Just thinking about stew gives us the warm fuzzy feelings inside. It’s the kind of food that sticks to your ribs, keeps you cozy like a big sweater on a chilly day and doesn’t take much to turn into a hearty, filling meal for the whole family.

Unlike soup, stew is defined more narrowly: It’s almost always served warm, tends to be thick with chunky with larger-cut ingredients and usually benefits from a longer cook time. A stew’s meat or vegetables are barely covered with cooking liquid (usually water, broth or stock, oftentimes enhanced by wine or beer for additional flavor) and, during cooking, the liquid reduces to a gravy-like base that is sometimes thickened by flour, cornstarch or a roux.

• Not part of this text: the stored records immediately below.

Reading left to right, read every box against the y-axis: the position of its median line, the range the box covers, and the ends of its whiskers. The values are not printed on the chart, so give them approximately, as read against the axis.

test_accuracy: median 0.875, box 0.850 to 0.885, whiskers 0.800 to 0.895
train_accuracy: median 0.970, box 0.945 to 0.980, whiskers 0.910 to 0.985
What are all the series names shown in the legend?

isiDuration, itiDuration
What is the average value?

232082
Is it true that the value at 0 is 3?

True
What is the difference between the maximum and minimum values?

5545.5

Like soup, stew can be made on the stove, in the slow cooker or in the Instant Pot®. It can be made just before serving, prepped and refrigerated ahead of time or frozen and stocked for whenever you need a cozy meal.

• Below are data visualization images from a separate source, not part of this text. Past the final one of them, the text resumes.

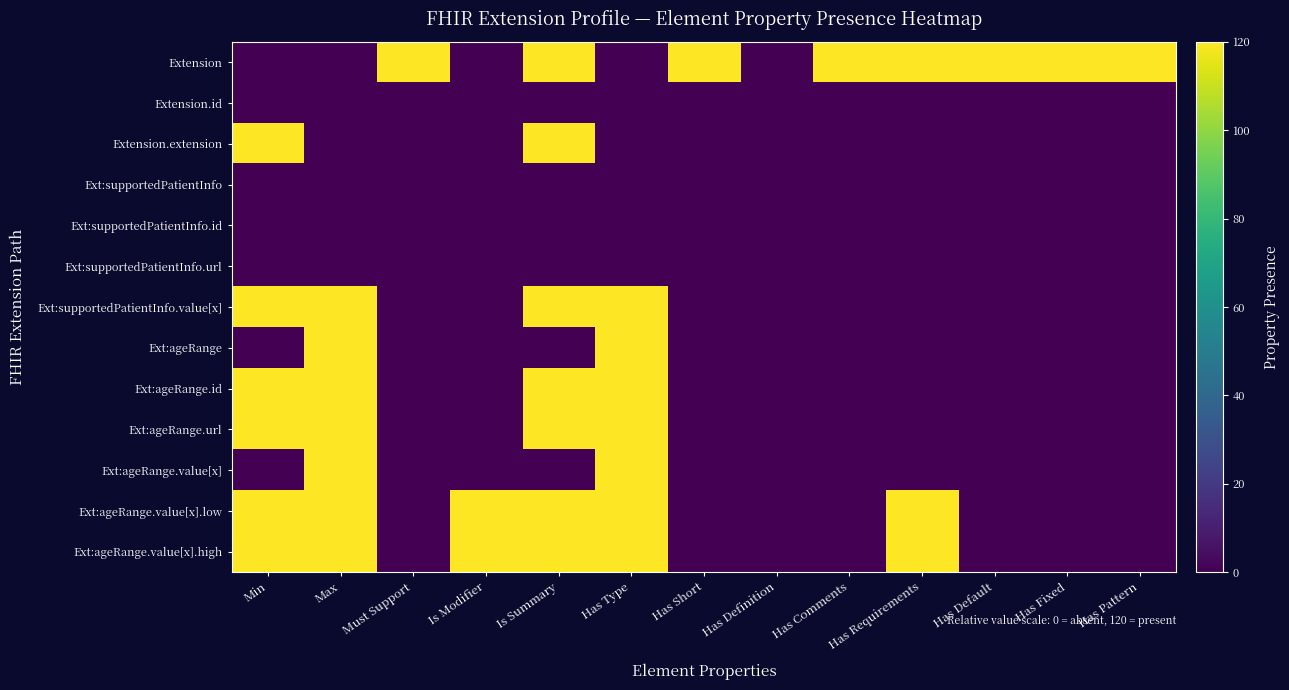

Reading left to right, extract all data points from this chart.

Extension: Min=0	Max=0	Must Support=120	Is Modifier=0	Is Summary=120	Has Type=0	Has Short=120	Has Definition=0	Has Comments=120	Has Requirements=120	Has Default=120	Has Fixed=120	Has Pattern=120
Extension.id: Min=0	Max=0	Must Support=0	Is Modifier=0	Is Summary=0	Has Type=0	Has Short=0	Has Definition=0	Has Comments=0	Has Requirements=0	Has Default=0	Has Fixed=0	Has Pattern=0
Extension.extension: Min=120	Max=0	Must Support=0	Is Modifier=0	Is Summary=120	Has Type=0	Has Short=0	Has Definition=0	Has Comments=0	Has Requirements=0	Has Default=0	Has Fixed=0	Has Pattern=0
Ext:supportedPatientInfo: Min=0	Max=0	Must Support=0	Is Modifier=0	Is Summary=0	Has Type=0	Has Short=0	Has Definition=0	Has Comments=0	Has Requirements=0	Has Default=0	Has Fixed=0	Has Pattern=0
Ext:supportedPatientInfo.id: Min=0	Max=0	Must Support=0	Is Modifier=0	Is Summary=0	Has Type=0	Has Short=0	Has Definition=0	Has Comments=0	Has Requirements=0	Has Default=0	Has Fixed=0	Has Pattern=0
Ext:supportedPatientInfo.url: Min=0	Max=0	Must Support=0	Is Modifier=0	Is Summary=0	Has Type=0	Has Short=0	Has Definition=0	Has Comments=0	Has Requirements=0	Has Default=0	Has Fixed=0	Has Pattern=0
Ext:supportedPatientInfo.value[x]: Min=120	Max=120	Must Support=0	Is Modifier=0	Is Summary=120	Has Type=120	Has Short=0	Has Definition=0	Has Comments=0	Has Requirements=0	Has Default=0	Has Fixed=0	Has Pattern=0
Ext:ageRange: Min=0	Max=120	Must Support=0	Is Modifier=0	Is Summary=0	Has Type=120	Has Short=0	Has Definition=0	Has Comments=0	Has Requirements=0	Has Default=0	Has Fixed=0	Has Pattern=0
Ext:ageRange.id: Min=120	Max=120	Must Support=0	Is Modifier=0	Is Summary=120	Has Type=120	Has Short=0	Has Definition=0	Has Comments=0	Has Requirements=0	Has Default=0	Has Fixed=0	Has Pattern=0
Ext:ageRange.url: Min=120	Max=120	Must Support=0	Is Modifier=0	Is Summary=120	Has Type=120	Has Short=0	Has Definition=0	Has Comments=0	Has Requirements=0	Has Default=0	Has Fixed=0	Has Pattern=0
Ext:ageRange.value[x]: Min=0	Max=120	Must Support=0	Is Modifier=0	Is Summary=0	Has Type=120	Has Short=0	Has Definition=0	Has Comments=0	Has Requirements=0	Has Default=0	Has Fixed=0	Has Pattern=0
Ext:ageRange.value[x].low: Min=120	Max=120	Must Support=0	Is Modifier=120	Is Summary=120	Has Type=120	Has Short=0	Has Definition=0	Has Comments=0	Has Requirements=120	Has Default=0	Has Fixed=0	Has Pattern=0
Ext:ageRange.value[x].high: Min=120	Max=120	Must Support=0	Is Modifier=120	Is Summary=120	Has Type=120	Has Short=0	Has Definition=0	Has Comments=0	Has Requirements=120	Has Default=0	Has Fixed=0	Has Pattern=0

Stews can benefit from a secondary serving component—such as mashed potatoes, noodles or rice—but they also taste delightful on their own. In the case of our popular Dump-It Slow-Cooker Beef Stew, everything cooks in the slow cooker and preps in just 5 minutes so you can have a hearty bowl of yums with minimal effort.

What you’ll need:

  • 6-quart slow cooker
  • Wooden spoon or spatula
  • Small mixing bowl
  • Whisk or fork


  • 2 lb beef stew meat, chopped
  • 1 package (1.5 oz) beef stew seasoning mix
  • 1 bag (12 oz) frozen mixed vegetables (preferably with onions)
  • 14 oz baby yellow potatoes
  • 8 oz baby-cut carrots
  • 1 carton (32 oz) Progresso™ beef flavored broth
  • 1/4 cup all-purpose flour

First, spray slow cooker insert with cooking spray. In slow cooker, place the stew meat, beef stew seasoning mix, frozen vegetables, baby yellow potatoes, baby-cut carrots and beef broth. Stir to combine. Cover and cook everything on High heat 5 to 6 hours (or Low heat 8 to 10 hours).

Stew meat, mixed vegetables, baby yellow potatoes, seasoning, broth in a slow cooker

Before serving, transfer 1/2 cup of the stew broth into a small bowl and beat with flour, using whisk, until smooth. Pour back into the stew and stir until the mixture is thickened.

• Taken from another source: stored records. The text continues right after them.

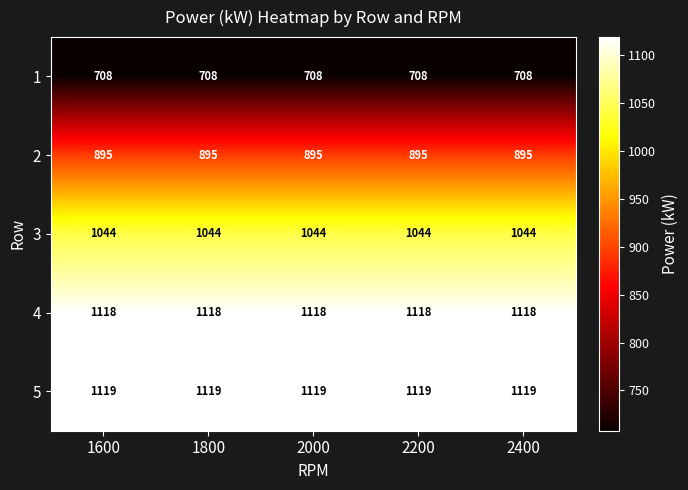

Which series has the largest total across all categories?

5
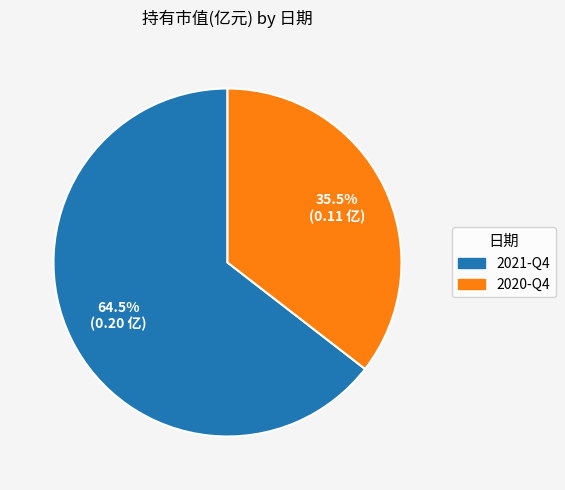

True or false: 2021-Q4 accounts for 71% of the total.

False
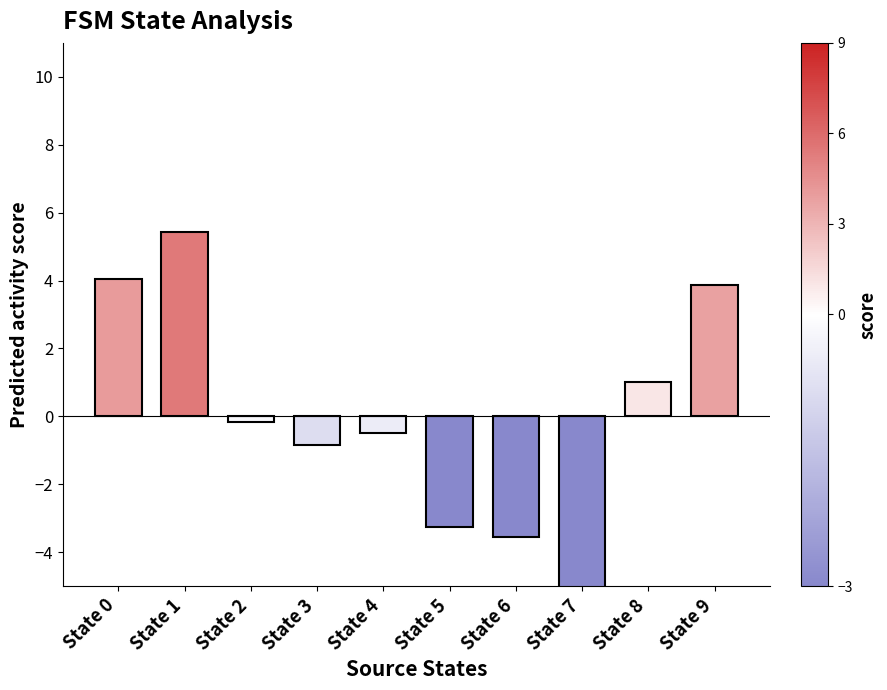

Are the bars grouped side by side (vs. stacked)?

No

Whisk together broth and flour

Expert tip: Use prechopped beef stew meat from your local grocer or butcher for even less prep work!

Dump-It Slow-Cooker Beef Stew

Stew vs. Chowder

Easy Ham and Potato Corn Chowder

While we’re talking about all things we love to eat from a bowl, let’s discuss the difference between stew and chowder! Chowder is a type of soup or stew that’s often prepared with milk or cream and butter, and thickened with a roux, crackers or hard biscuits. Oftentimes they’re made with vegetables or seafood, but some of our favorite chowders are meat-based (such as our Easy Ham and Potato Corn Chowder). Chowders also feature chunky ingredients and a thicker, creamier texture more akin to stew than soup.